*What you need to do*
Write out the records once more, exactly, and keep any image out.

○ ○ ○ ○ ○ ○ ○

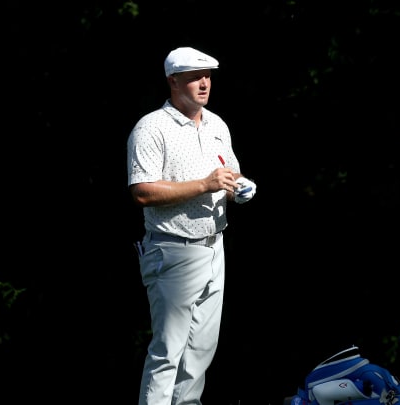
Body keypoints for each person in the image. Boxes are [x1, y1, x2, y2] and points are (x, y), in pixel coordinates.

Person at [127, 46, 257, 405]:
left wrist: (240, 188)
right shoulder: (151, 128)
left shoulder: (216, 124)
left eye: (208, 76)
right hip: (171, 250)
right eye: (194, 77)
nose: (204, 83)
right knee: (168, 351)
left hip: (215, 246)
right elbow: (142, 191)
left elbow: (228, 173)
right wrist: (205, 185)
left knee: (200, 351)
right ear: (173, 80)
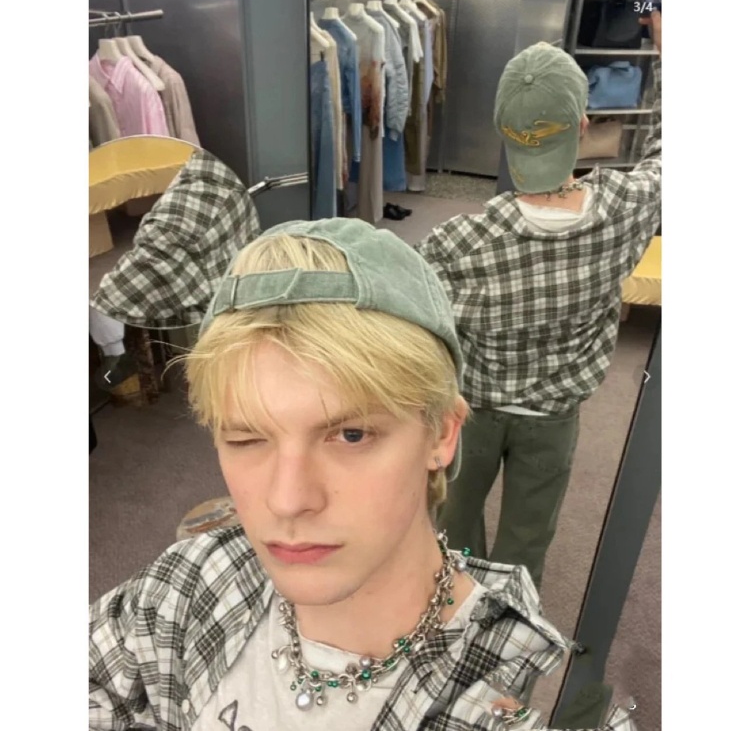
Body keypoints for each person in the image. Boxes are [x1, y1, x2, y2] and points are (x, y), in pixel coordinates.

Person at [89, 218, 636, 730]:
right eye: (246, 438)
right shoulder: (188, 581)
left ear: (442, 434)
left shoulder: (511, 709)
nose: (287, 500)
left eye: (351, 435)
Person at [415, 13, 662, 589]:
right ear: (583, 124)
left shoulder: (457, 243)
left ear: (502, 131)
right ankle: (514, 626)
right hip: (555, 419)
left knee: (453, 528)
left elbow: (414, 320)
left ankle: (458, 610)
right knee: (529, 539)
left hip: (471, 411)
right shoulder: (627, 208)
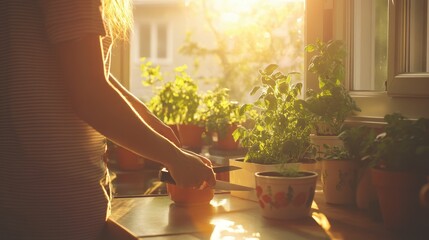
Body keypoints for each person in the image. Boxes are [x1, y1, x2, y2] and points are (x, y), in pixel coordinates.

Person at [0, 1, 216, 239]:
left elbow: (89, 71)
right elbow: (90, 92)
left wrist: (156, 129)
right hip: (52, 210)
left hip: (30, 203)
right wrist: (173, 158)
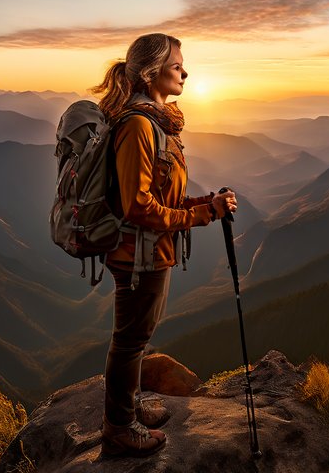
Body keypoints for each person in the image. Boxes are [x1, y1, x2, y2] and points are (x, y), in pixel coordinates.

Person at [91, 33, 237, 457]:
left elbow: (161, 198)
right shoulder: (138, 126)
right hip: (138, 254)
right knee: (130, 339)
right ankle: (118, 426)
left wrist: (207, 205)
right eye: (177, 66)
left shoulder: (155, 123)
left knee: (138, 335)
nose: (185, 72)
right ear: (152, 72)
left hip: (151, 250)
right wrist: (198, 214)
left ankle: (128, 407)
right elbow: (138, 206)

○ ○ ○ ○ ○ ○ ○

*Task solution*
Body keypoints for each person in the image. Boxes are [x1, y1, x2, y2] and points are (x, y), in pixel coordinates.

Person at [127, 46, 257, 405]:
left wrist: (240, 188)
right shoulder: (151, 128)
left shoulder: (216, 124)
left eye: (208, 76)
right hip: (171, 250)
right eye: (194, 77)
nose: (204, 83)
right knee: (168, 351)
left hip: (215, 246)
right elbow: (142, 191)
left elbow: (228, 173)
right wrist: (205, 185)
left knee: (200, 351)
right ear: (173, 80)
Body keypoints for each person in the image. Boxes are [x1, y1, x2, y2] and points are (x, y), in pixel coordinates.

Person at [89, 218, 636, 730]:
right eye: (246, 438)
right shoulder: (188, 581)
left ear: (442, 434)
left shoulder: (511, 709)
nose: (287, 500)
left eye: (351, 435)
Person at [415, 13, 662, 589]:
right ear: (583, 124)
left shoulder: (457, 243)
left ear: (502, 131)
right ankle: (514, 626)
right hip: (555, 419)
left knee: (453, 528)
left elbow: (414, 320)
left ankle: (458, 610)
right knee: (529, 539)
left hip: (471, 411)
right shoulder: (627, 208)
Body keypoints for each person in the image. Boxes are [x1, y1, x2, y2] and points are (x, y), in pixel coordinates.

Person at [0, 1, 216, 239]:
left elbow: (89, 71)
right elbow: (90, 92)
left wrist: (156, 129)
right hip: (52, 210)
left hip: (30, 203)
right wrist: (173, 158)
Body keypoints for each person in the image. Boxes are [x1, y1, x2, y2] and points are (x, y), in pixel coordinates.

Person at [91, 33, 237, 457]:
left elbow: (161, 198)
right shoulder: (138, 126)
right hip: (138, 254)
right knee: (130, 339)
right ankle: (118, 426)
left wrist: (207, 205)
right eye: (177, 66)
left shoulder: (155, 123)
left knee: (138, 335)
nose: (185, 72)
right ear: (152, 72)
left hip: (151, 250)
right wrist: (198, 214)
left ankle: (128, 407)
right elbow: (138, 206)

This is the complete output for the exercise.